By mandu77 @Adobe Stock

Breck Dumas of Fox Business reports that the lack of available charging infrastructure and the high total cost of owning an EV were the two main reasons almost half of EV owners plan to switch back to gasoline-powered vehicles. Dumas writes:

McKinsey & Co.’s Mobility Consumer Pulse for 2024, released this month, found that 46% of EV owners in the U.S. said they were “very” likely to switch back to owning a gas-powered vehicle in their next purchase.

“I didn’t expect that,” the head of McKinsey’s Center for Future Mobility, Philipp Kampshoff, told Automotive News. “I thought, ‘Once an EV buyer, always an EV buyer.'”

In the poll of nearly 37,000 consumers worldwide, Australia was the only country with a greater percentage, 49%, of EV owners than the U.S. who said they were ready to return to owning an internal combustion engine. […]

The biggest reason EV owners cited for wanting to return to owning a gas-powered vehicle was the lack of available charging infrastructure (35%); the second-highest reason cited was that the total cost of owning an EV was too high (34%).

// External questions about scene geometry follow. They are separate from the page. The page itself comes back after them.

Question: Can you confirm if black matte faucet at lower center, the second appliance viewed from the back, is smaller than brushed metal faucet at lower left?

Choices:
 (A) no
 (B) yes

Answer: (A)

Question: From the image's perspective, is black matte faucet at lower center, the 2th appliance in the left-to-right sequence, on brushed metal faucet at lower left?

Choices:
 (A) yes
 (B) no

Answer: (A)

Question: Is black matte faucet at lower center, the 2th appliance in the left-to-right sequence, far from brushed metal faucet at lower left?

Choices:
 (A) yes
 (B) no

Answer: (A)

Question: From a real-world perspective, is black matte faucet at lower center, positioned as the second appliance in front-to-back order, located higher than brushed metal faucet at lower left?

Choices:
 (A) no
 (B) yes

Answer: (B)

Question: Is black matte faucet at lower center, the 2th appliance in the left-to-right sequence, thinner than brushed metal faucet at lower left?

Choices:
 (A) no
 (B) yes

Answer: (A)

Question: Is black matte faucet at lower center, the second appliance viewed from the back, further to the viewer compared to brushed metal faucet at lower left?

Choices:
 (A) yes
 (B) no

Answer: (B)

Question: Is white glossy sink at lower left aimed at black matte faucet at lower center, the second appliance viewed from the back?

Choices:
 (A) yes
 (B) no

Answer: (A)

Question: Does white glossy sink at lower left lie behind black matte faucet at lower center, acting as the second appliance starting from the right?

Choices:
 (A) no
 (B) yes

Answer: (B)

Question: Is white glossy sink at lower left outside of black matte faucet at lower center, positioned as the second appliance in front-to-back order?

Nearly 1 in 3, 32%, said their driving patterns on long-distance trips were affected too much due to having an EV. […]

To further Biden’s EV agenda, Democrats passed infrastructure legislation in 2021 that committed billions of taxpayer dollars to building a half million charging stations in the U.S. by the end of the decade.

But three years later, only seven federally funded chargers have been built to date, and the slow progress has sparked condemnation from both sides of the political aisle.